Let $w_1=1, w_2=x, w_3 =x^2$ then

$v_1 = w_1 = 1$

$v_2 = x- \frac{w_2 . v_1}{\| v_1 \|^2}v_1$

$= x - \int^1_0 x dx= x-\frac{x^2}{2} = x- \frac{1}{2}$

$v_3 = x^2- (x - \frac{1}{2})- \frac{w_3.v_2}{\| v_2 \|^2} v_2$

$\frac{w_3.v_2}{\| v_2 \|^2} v_2 = \frac{x^2.(x-\frac{1}{2})}{\sqrt{(x^2 + \frac{1}{4}} )^2}=\frac{\int_0^1 x^3-\frac{x^2}{2}}{x^2+\frac{1}{4}}(x-\frac{1}{2})$ $= \frac{\frac{1}{12}}{x^2+ \frac{1}{4}}(x-\frac{1}{2})=\frac{2x-1}{24x^2-6}$

So $v_3 = x^2-(x-\frac{1}{2})- \frac{2x-1}{24x^2-6}$

Then we normalize them

$q_1 = \frac{v_1}{\|v_1\|}= \frac{1}{\sqrt{1}}$

$q_2 = \frac{v_2}{\|v_2\|}= \frac{x-\frac{1}{2}}{\sqrt{x^2-\frac{1}{4}}}$

$q_3 = \frac{v_3}{\|v_3\|}= \frac{x^2-(x-\frac{1}{2})- \frac{2x-1}{24x^2-6}}{\sqrt{(x^2-(x-\frac{1}{2})- \frac{2x-1}{24x^2-6})^2}}$

So, is this correct then? I'm not sure if I know how to check the conditions you mentioned that they are pair-wise orthogonal & of lenght 1...

6. Originally Posted by demode
Sorry...

Okay, here I've corrected my working:

Let $w_1=1, w_2=x, w_3 =x^2$ then

$v_1 = w_1 = 1$

$v_2 = x- \frac{w_2 . v_1}{\| v_1 \|^2}v_1$

$= x - \int^1_0 x dx= x-\frac{x^2}{2} = x- \frac{1}{2}$

$v_3 = x^2- (x - \frac{1}{2})- \frac{w_3.v_2}{\| v_2 \|^2} v_2$

$\frac{w_3.v_2}{\| v_2 \|^2} v_2 = \frac{x^2.(x-\frac{1}{2})}{\sqrt{(x^2 + \frac{1}{4}} )^2}=\frac{\int_0^1 x^3-\frac{x^2}{2}}{x^2+\frac{1}{4}}(x-\frac{1}{2})$ $= \frac{\frac{1}{12}}{x^2+ \frac{1}{4}}(x-\frac{1}{2})=\frac{2x-1}{24x^2-6}$

So $v_3 = x^2-(x-\frac{1}{2})- \frac{2x-1}{24x^2-6}$

Then we normalize them

$q_1 = \frac{v_1}{\|v_1\|}= \frac{1}{\sqrt{1}}$

$q_2 = \frac{v_2}{\|v_2\|}= \frac{x-\frac{1}{2}}{\sqrt{x^2-\frac{1}{4}}}$

This can't possibly be correct since the norm of a vector, just as the inner product of two vectors, must be a number...So:

$\left|\left|x-\frac{1}{2}\right|\right|=\sqrt{\int^1_0\left(x-\frac{1}{2}\right)^2dx}$ $=\sqrt{\frac{1}{3}\left[\left(x-\frac{1}{2}\right)^3\right]^1_0}=\sqrt{\frac{1}{3}\left(\frac{1}{8}-\left(-\frac{1}{8}\right)\right)}=\sqrt{\frac{1}{12}}$ $=\frac{1}{2\sqrt{3}}$ .

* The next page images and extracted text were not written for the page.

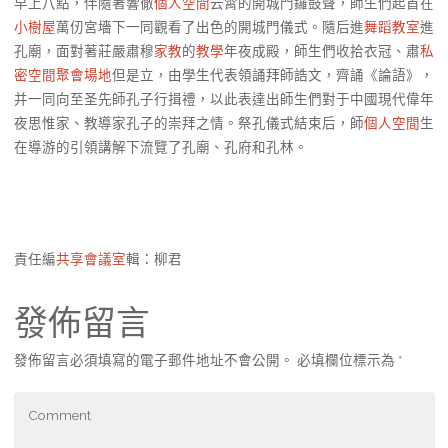
早上八點，伴隨著響徹
個人空間
云霄的開城門鑼鼓聲，師生們起首在
小樹屋
萬仞宮墻下一同觀看了出色的開城門儀式。隨后進
舞蹈教室
進
孔廟，面對著莊嚴肅穆
家教
的
教學
年夜成殿，師生們收拾衣冠、肅
私
密空間
聚會場地
但是立，由學生代表領誦拜師誥文，齊誦《論語》，
并一同向至圣先師孔子行揖禮，以此表達出師生們對于中國現代偉年
夜思惟家、教導家孔子的崇拜之情。祭孔儀式結束后，師
個人空間
生
在導游的引領講解下流覽了孔廟、孔府和孔林。
責任編
共享會議室
輯：柳君
發佈留言
發佈留言必須填寫的電子郵件地址不會公開。
必填欄位標示為
*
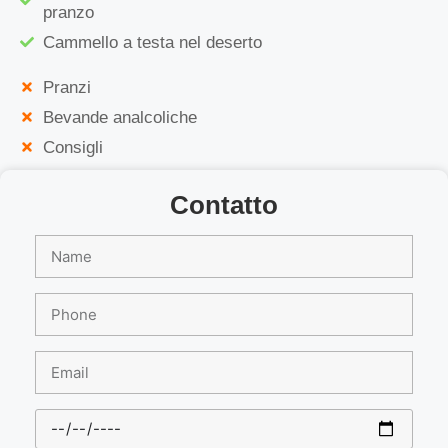
pranzo
Cammello a testa nel deserto
Pranzi
Bevande analcoliche
Consigli
Contatto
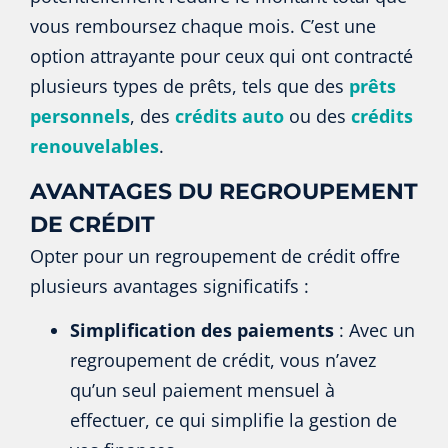
vous remboursez chaque mois. C’est une
option attrayante pour ceux qui ont contracté
plusieurs types de prêts, tels que des
prêts
personnels
, des
crédits auto
ou des
crédits
renouvelables
.
AVANTAGES DU REGROUPEMENT
DE CRÉDIT
Opter pour un regroupement de crédit offre
plusieurs avantages significatifs :
Simplification des paiements
: Avec un
regroupement de crédit, vous n’avez
qu’un seul paiement mensuel à
effectuer, ce qui simplifie la gestion de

Now take it from here correcting the following.

Tonio

$q_3 = \frac{v_3}{\|v_3\|}= \frac{x^2-(x-\frac{1}{2})- \frac{2x-1}{24x^2-6}}{\sqrt{(x^2-(x-\frac{1}{2})- \frac{2x-1}{24x^2-6})^2}}$

So, is this correct then? I'm not sure if I know how to check the conditions you mentioned that they are pair-wise orthogonal & of lenght 1...
.

7. Before I continue, I see that for finding the norm you have used the definition that $\| v \| = \sqrt{\left\langle v,v \right\rangle} = \sqrt{\int_0^1 v^2}$.

So does this mean that my $V_1$ and $v_2$ are incorrect?? ...Because I didn't use this definition to find the norms in $\frac{w_2 . v_1}{\| v_1 \|^2}v_1$ and $\frac{w_3.v_2}{\| v_2 \|^2} v_2$!